Long-suffering Russel, played by Hugo Chegwin, is losing at life and stagnating at a popular sports retailer known for their crap trainers and massive mugs. No, not that one, but it’s awfully familiar.  Russel’s horrible girlfriend Claire tells him that he is “a waste of a life at Sports Depot”. Surely you mean wasting my life, he says.  She shrugs and dumps him walking off wearing his expensive Yeezy trainers. His colleagues are all like him; hopeless, underpaid, and demotivated, apart from the sociopaths who will do anything to scramble to the top. The team are surviving on banter and good-natured teasing, the very definition of demotivated, which may have something to do with every break spent up on the roof smoking weed, or, when times are tough, sage and onion. 

This is a great cast working hard to make their broad comedy characters distinctive. The brief conversation about sexting between Jemma and Amber is packed with great lines and killer delivery “I want sex to be romantic. I don’t want to feel like a post-box”. 
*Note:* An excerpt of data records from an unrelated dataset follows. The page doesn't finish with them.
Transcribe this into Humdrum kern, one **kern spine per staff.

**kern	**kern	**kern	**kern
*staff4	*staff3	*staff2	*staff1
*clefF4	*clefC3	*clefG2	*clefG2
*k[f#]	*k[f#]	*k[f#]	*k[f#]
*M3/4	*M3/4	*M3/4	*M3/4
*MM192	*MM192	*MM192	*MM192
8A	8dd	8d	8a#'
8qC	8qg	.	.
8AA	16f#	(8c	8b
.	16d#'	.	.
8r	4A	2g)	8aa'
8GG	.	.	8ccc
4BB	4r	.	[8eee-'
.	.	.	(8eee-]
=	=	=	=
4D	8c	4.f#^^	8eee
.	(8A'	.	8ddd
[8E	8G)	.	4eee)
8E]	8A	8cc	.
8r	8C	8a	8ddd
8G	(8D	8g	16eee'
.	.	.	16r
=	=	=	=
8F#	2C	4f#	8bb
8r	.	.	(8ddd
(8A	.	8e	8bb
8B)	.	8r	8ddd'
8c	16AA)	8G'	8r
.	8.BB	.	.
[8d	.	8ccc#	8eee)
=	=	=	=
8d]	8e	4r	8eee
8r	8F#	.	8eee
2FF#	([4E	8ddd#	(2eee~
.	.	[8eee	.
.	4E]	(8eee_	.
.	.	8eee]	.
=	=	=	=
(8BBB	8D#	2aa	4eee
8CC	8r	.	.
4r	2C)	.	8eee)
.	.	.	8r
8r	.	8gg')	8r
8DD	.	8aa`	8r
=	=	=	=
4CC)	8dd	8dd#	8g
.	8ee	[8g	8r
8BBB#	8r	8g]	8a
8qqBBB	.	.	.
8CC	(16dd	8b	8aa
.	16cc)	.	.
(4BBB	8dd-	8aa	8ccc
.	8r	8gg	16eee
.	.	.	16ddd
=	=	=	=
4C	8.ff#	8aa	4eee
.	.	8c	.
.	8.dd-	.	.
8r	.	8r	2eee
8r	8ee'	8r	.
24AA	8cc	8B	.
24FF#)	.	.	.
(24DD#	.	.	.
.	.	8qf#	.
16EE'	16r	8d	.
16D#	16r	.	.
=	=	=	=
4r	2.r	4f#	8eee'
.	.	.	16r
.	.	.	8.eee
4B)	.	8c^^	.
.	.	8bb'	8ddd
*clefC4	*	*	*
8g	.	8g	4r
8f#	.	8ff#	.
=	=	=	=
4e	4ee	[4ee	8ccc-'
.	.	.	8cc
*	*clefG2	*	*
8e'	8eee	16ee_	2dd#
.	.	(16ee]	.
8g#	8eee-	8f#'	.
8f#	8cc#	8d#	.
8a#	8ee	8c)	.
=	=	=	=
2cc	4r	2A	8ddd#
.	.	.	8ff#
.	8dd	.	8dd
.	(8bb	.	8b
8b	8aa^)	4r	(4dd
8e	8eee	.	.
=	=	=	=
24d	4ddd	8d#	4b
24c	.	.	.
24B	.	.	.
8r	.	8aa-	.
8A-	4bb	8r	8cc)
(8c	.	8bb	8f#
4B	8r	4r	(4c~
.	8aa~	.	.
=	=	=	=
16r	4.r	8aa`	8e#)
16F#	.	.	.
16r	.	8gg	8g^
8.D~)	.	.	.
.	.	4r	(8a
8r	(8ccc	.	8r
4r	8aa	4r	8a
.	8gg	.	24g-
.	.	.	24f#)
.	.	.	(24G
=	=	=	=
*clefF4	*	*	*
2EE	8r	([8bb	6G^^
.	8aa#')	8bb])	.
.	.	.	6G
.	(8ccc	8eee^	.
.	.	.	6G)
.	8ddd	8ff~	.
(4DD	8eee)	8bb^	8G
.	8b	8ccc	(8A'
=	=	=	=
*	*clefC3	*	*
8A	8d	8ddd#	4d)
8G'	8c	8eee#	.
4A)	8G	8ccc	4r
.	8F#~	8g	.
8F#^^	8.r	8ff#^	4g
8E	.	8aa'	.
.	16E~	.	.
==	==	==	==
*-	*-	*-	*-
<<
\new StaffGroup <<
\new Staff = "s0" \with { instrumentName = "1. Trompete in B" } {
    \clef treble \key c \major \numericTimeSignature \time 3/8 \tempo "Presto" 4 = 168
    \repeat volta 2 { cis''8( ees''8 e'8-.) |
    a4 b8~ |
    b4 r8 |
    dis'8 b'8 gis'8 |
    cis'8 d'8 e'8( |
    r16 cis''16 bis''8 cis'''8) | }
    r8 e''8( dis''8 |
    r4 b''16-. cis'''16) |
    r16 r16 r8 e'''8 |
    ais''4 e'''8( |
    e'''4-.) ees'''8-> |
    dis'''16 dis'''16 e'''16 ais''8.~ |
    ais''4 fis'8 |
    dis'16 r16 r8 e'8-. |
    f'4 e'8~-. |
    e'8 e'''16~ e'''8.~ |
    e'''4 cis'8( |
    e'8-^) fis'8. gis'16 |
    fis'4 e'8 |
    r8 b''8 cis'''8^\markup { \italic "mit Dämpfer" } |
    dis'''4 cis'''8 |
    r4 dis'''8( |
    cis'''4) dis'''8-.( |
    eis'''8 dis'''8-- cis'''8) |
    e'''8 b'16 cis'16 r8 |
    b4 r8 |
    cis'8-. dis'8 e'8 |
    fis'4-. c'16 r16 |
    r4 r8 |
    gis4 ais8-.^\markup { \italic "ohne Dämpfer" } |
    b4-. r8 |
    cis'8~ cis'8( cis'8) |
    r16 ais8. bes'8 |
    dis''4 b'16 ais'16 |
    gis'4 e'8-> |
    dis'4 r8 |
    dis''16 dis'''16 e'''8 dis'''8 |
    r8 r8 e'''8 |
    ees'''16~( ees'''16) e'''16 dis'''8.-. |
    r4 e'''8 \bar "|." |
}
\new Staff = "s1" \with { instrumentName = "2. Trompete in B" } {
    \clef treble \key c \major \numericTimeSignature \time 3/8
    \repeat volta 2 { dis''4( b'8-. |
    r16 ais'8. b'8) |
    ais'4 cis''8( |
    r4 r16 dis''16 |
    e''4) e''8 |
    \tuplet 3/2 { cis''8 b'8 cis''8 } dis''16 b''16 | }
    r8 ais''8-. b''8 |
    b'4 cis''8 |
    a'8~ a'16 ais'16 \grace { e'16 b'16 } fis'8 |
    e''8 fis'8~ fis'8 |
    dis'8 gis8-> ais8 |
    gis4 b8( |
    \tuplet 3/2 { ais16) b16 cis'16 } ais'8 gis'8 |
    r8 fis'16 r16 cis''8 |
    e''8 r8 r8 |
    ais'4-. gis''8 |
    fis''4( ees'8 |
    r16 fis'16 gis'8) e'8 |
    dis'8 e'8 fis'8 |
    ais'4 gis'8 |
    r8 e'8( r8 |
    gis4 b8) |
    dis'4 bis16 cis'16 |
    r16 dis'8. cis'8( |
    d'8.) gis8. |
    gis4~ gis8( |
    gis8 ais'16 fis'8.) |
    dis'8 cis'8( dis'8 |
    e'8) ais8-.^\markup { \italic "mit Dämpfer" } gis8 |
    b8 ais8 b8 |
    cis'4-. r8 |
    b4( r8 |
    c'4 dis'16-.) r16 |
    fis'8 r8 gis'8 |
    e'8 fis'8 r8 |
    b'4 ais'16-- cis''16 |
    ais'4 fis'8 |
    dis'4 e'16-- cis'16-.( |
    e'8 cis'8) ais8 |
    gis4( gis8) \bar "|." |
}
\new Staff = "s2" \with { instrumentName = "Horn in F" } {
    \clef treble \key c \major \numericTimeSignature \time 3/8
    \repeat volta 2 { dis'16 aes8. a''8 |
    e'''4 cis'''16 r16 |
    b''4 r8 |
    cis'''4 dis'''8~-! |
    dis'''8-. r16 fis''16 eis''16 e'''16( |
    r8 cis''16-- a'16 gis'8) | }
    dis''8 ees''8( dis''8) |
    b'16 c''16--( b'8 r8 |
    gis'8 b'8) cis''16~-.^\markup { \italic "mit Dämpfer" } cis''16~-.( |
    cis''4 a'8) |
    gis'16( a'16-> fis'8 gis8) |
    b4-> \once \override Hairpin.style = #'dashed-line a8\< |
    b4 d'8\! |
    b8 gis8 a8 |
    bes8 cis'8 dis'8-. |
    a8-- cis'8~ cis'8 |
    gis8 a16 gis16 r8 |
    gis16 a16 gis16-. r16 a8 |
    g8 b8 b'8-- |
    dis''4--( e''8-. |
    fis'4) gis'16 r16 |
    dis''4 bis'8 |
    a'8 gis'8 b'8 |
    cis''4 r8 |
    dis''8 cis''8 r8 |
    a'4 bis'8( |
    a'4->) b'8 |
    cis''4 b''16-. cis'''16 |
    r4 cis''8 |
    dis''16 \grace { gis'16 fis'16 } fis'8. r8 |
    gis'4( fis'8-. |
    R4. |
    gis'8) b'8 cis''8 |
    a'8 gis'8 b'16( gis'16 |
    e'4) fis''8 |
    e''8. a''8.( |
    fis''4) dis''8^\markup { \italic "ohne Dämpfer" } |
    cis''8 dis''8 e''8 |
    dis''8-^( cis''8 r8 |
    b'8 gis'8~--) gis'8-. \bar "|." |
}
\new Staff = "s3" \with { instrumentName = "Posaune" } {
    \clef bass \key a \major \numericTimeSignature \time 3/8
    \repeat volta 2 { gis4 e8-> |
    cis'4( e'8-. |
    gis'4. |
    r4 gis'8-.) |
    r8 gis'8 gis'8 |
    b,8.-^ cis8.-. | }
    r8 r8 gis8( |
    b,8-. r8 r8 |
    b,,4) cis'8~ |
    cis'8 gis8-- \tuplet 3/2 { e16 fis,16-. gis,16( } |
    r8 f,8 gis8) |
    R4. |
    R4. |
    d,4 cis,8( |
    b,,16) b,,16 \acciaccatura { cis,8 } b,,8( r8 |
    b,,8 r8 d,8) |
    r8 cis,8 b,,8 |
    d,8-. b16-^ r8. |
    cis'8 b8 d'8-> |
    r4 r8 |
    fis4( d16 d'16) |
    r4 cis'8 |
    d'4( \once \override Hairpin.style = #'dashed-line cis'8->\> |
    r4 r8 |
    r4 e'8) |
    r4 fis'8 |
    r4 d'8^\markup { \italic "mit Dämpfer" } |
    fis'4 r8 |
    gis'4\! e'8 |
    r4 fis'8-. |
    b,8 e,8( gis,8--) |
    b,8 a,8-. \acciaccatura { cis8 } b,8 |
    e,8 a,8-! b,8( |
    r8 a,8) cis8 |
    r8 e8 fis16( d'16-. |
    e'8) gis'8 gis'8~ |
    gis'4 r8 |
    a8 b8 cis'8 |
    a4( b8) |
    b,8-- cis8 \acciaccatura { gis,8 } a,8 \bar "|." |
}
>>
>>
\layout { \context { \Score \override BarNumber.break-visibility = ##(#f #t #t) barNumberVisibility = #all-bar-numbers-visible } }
This has a similar spirit to it as People Just Do Nothing and The Young Offenders. It’s so painfully close to the reality of retail it’s almost a documentary. Watching the decay around them Russell tries to convince Malenga (played by Big Zuu branching out from presenting to acting), “Ah! But you can’t recreate what we do online” “Yeah, wait… what?!” it’s not even satire, it’s just bare facts. And what can you do in the face of hopelessness but laugh?

How To Change Your Mind Netflix

How to change your mind

Professor Michael Pollan is a journalist who writes about botany and humans’ evolutionary relationship with plants. This new series explores four different mind-altering drugs, their complex histories, current research and future uses. It’s based on his 2018 book about psychedelic therapies. The show is packed with science and history, with thankfully very little in the way of crystal healing and patchouli oil. It’s very pro-drugs, barely acknowledging the negatives. There’s only the briefest mention of the importance of taking LSD in a controlled hospital environment to guard against the chances of a psychotic break.

But after decades of negative press, since the 1960s when “The research escaped the laboratory” causing moral panic and a fierce backlash to the detriment of science, maybe this is striking a refreshing balance. From a useful therapy for depression, to peace and love, to a CIA bioweapon and back to healing, LSD is going full circle. A trip is described as not intoxication but transformation, a healing experience. Could it ever be looked at as truly therapeutic, like yoga or mindfulness? In Switzerland and other countries where trials are now legal LSD is used to treat serious pain (cancer, cluster headaches, etc), anxiety and depression. It’s giving hope to people who were suicidal when nothing else had worked for them. 

Pollan is a very academic host, but thoughtful and engaging. He has a lovely turn of phrase too, like a poet “Strong emotions passing through me like weather systems”. There’s moments of bright animation where we see volunteers describe how LSD felt for them while stars shimmer and colours radiate throughout their body. And after much research, he’s willing to try these drugs for himself. 

My favourite historical tidbit was the Swiss chemist Albert Hoffman, the “father of LSD”, and how having taken way too much (0.25ml when it should be measured in micrograms) he hops on his bicycle to get home. How incredibly European. What a trip.